## Camera geometry data
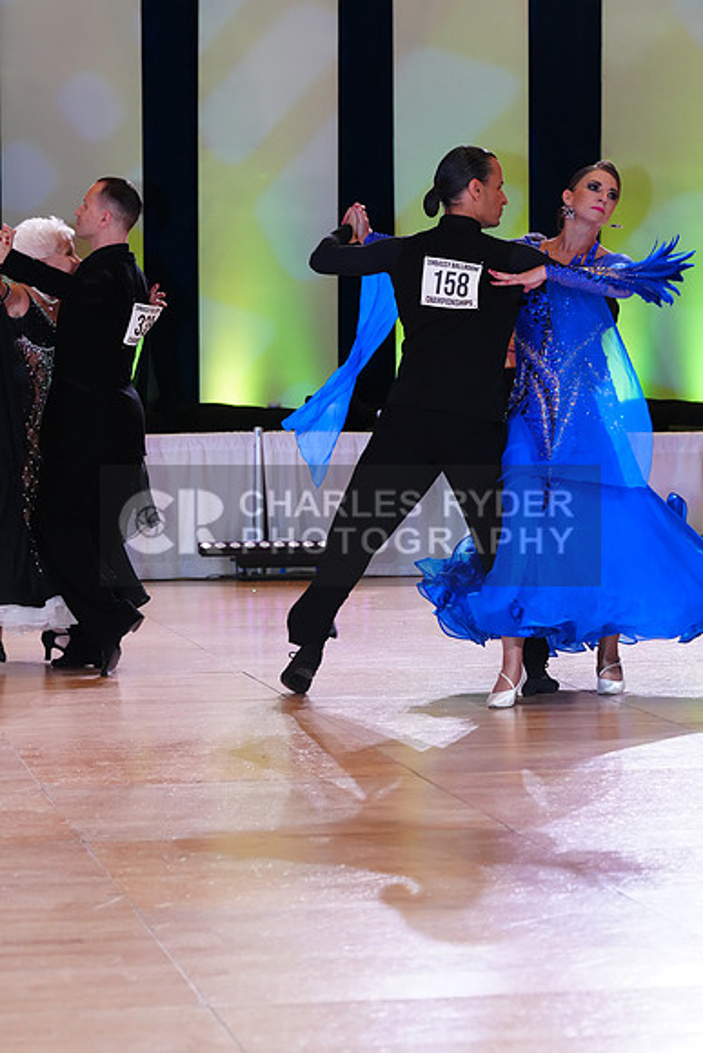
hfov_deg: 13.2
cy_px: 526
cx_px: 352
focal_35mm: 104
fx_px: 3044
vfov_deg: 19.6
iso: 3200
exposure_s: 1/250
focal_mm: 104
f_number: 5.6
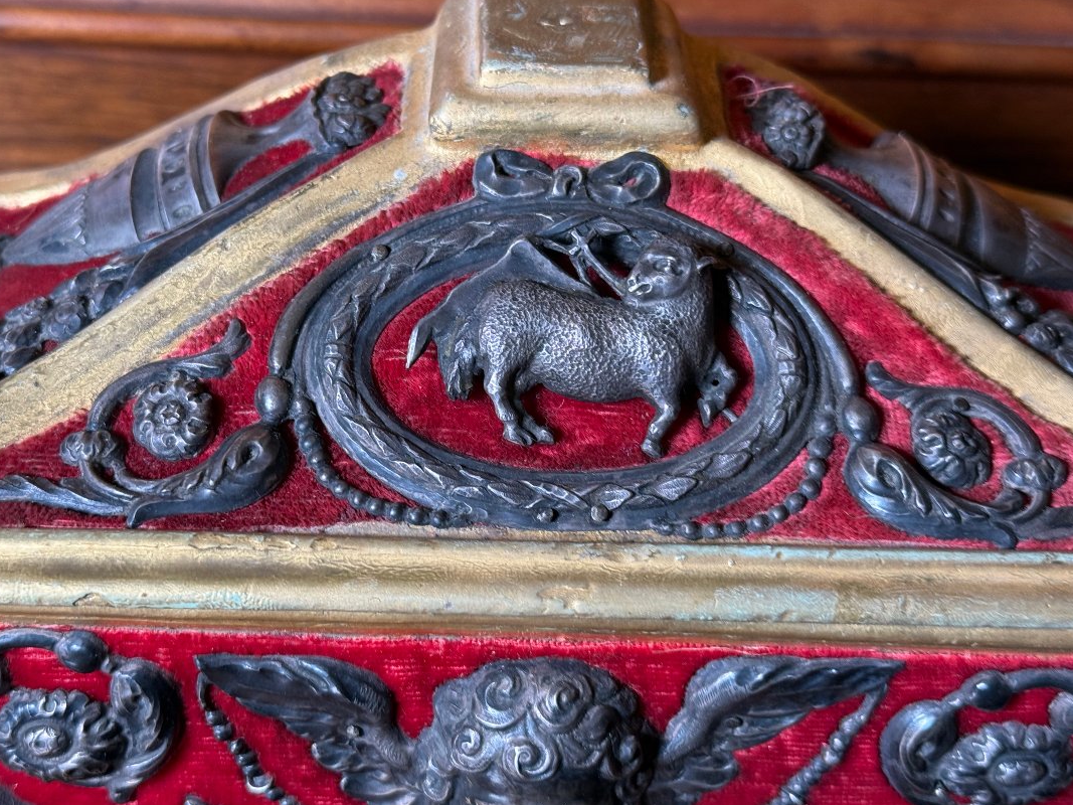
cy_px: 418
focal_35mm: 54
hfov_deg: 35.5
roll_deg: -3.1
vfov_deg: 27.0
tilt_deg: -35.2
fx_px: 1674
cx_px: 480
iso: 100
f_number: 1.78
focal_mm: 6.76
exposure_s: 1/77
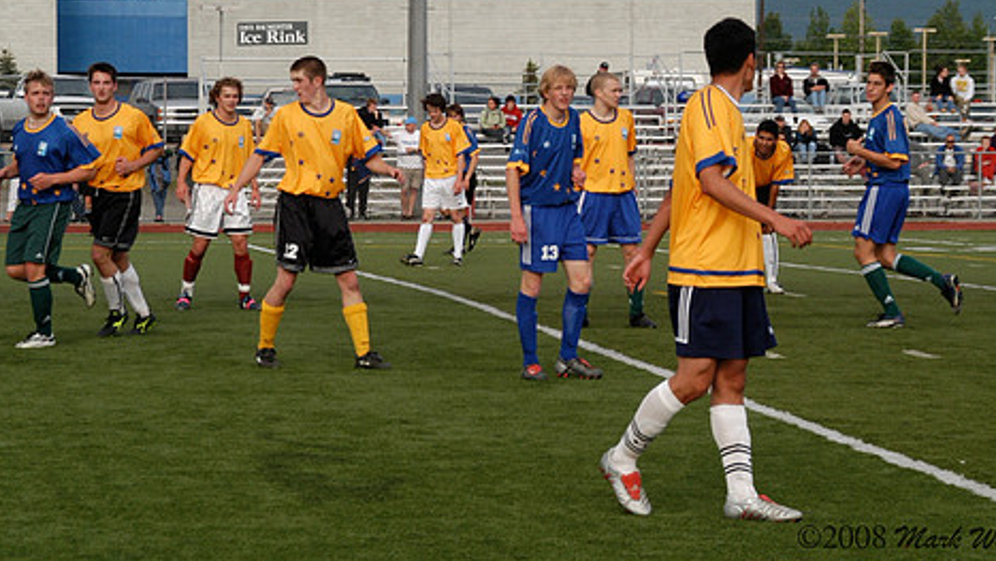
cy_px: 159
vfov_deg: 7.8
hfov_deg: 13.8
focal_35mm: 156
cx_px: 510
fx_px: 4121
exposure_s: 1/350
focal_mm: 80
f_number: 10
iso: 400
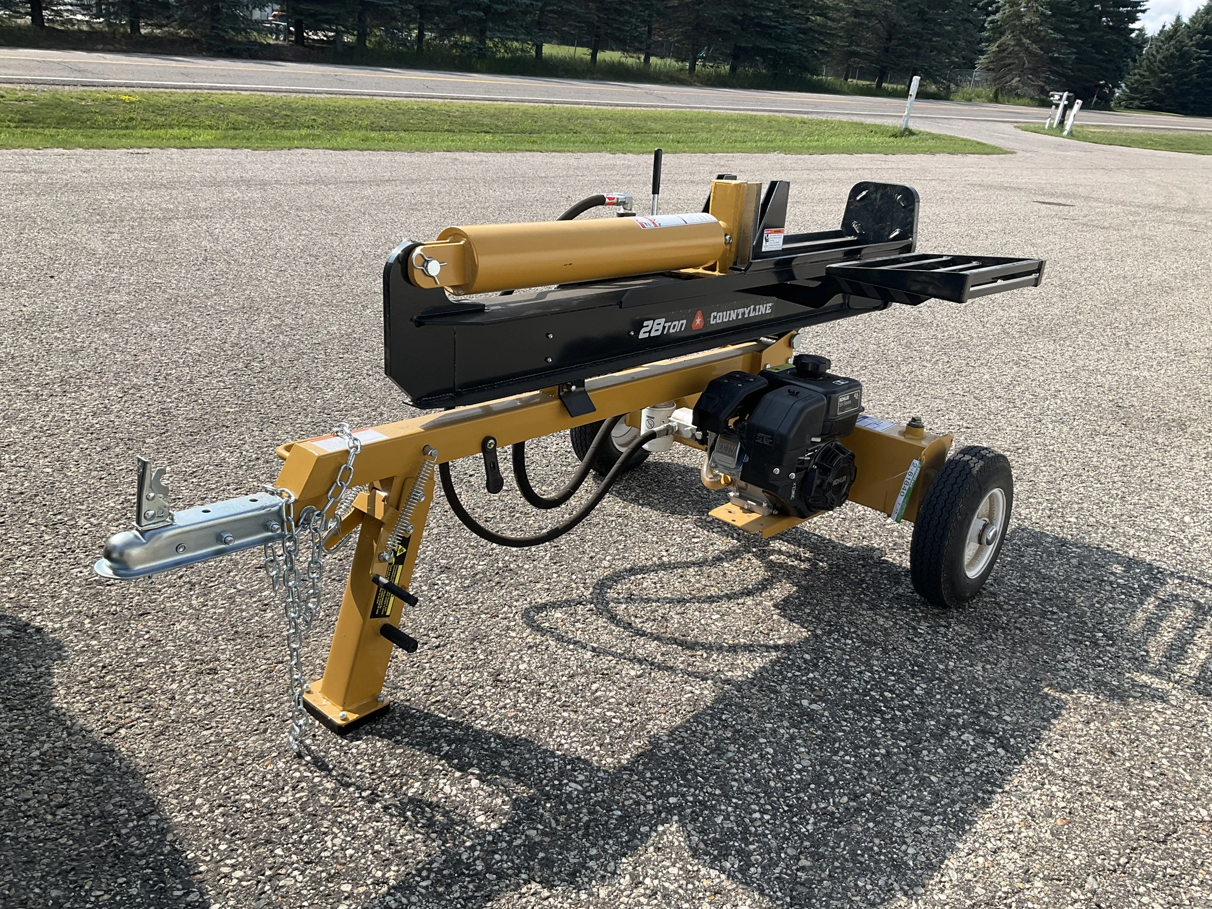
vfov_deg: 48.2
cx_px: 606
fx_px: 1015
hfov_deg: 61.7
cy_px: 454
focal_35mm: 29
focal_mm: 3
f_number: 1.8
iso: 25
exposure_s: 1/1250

* * *

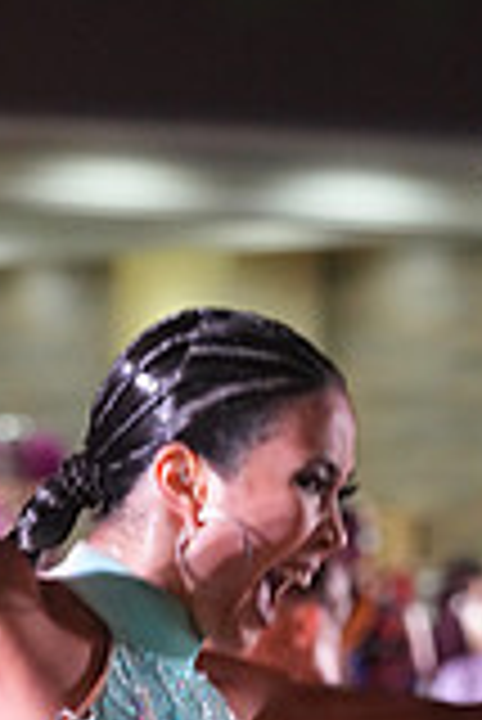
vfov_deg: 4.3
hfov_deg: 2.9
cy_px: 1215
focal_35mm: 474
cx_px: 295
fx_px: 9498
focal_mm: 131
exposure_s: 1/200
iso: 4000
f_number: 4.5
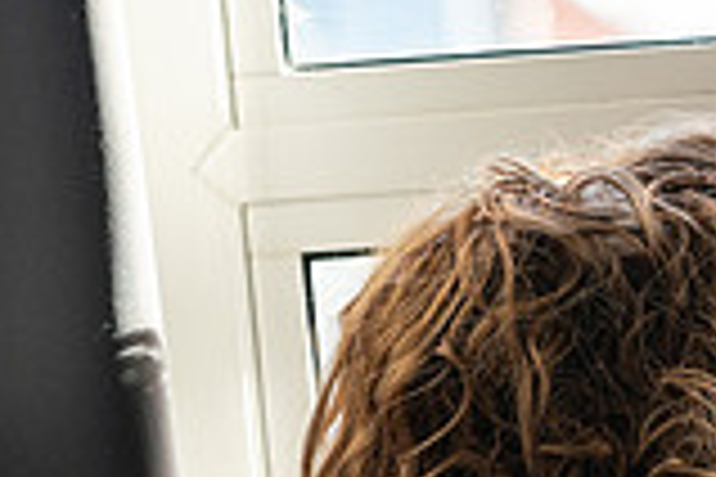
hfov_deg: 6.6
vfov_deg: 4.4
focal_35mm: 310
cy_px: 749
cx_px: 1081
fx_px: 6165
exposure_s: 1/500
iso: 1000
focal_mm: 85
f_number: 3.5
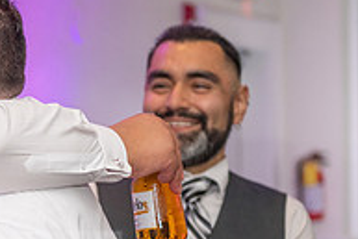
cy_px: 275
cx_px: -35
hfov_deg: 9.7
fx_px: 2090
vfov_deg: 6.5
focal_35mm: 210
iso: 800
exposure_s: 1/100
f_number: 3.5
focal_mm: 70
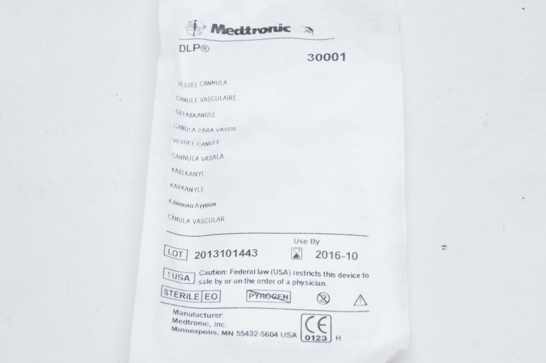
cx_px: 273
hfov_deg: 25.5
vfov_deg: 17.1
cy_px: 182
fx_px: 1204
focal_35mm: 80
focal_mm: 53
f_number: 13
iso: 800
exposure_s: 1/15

## Task to complete
Reproduce the data above exactly, but only the lines from the one showing "hfov_deg: 13.2" through the one showing "focal_mm: 6.76", with both ends kept and the pictures left out.

## Response to the task
hfov_deg: 13.2
cy_px: 526
cx_px: 352
focal_35mm: 104
fx_px: 3044
vfov_deg: 19.6
iso: 3200
exposure_s: 1/250
focal_mm: 104
f_number: 5.6
cy_px: 418
focal_35mm: 54
hfov_deg: 35.5
roll_deg: -3.1
vfov_deg: 27.0
tilt_deg: -35.2
fx_px: 1674
cx_px: 480
iso: 100
f_number: 1.78
focal_mm: 6.76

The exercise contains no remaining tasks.